### Task description
Locate the line containing "type (cardia, NOS)" in the data below. Reproduce it and every following line up to the end, exactly as given.

### Exercise data
---

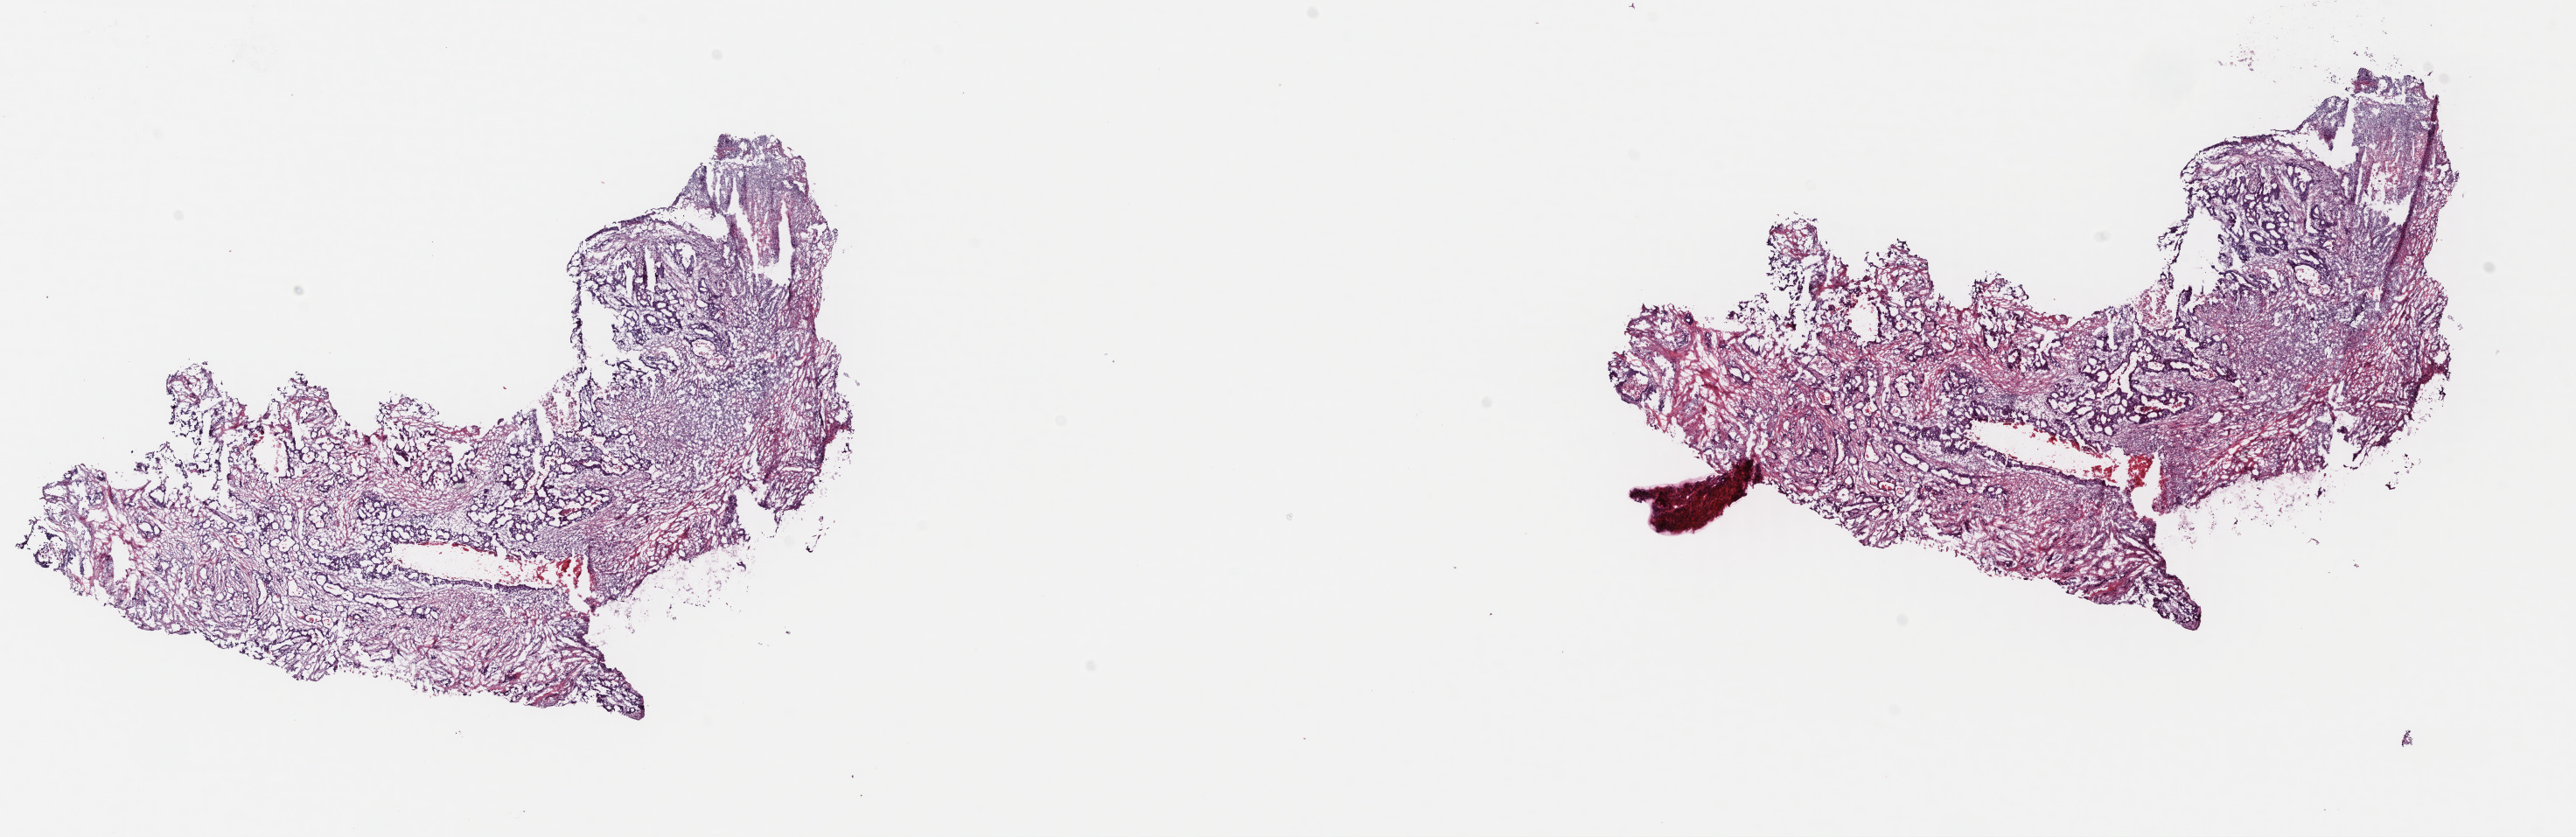
H&E-stained whole-slide image — a low-resolution overview of the entire scanned area, about 23.1 x 7.5 mm (from a 40x scan). Frozen section. Primary tumour sample from the stomach. Patient: male, age at initial diagnosis 73 years. Histologic grade: G3 (poorly differentiated). Slide review estimates, as recorded: tumour cells 93%, tumour nuclei 65%, normal cells 0%, stromal cells 0%, necrosis 7%. Inflammatory infiltration, as recorded: lymphocyte infiltration 5%, monocyte infiltration 0%, neutrophil infiltration 0%.
• AJCC pathologic stage: IIIA (7th edition)
• diagnosis: Adenocarcinoma, intestinal type (cardia, NOS)
• lymph nodes positive (case pathology): 4 of 16 examined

---

### Reply
• diagnosis: Adenocarcinoma, intestinal type (cardia, NOS)
• lymph nodes positive (case pathology): 4 of 16 examined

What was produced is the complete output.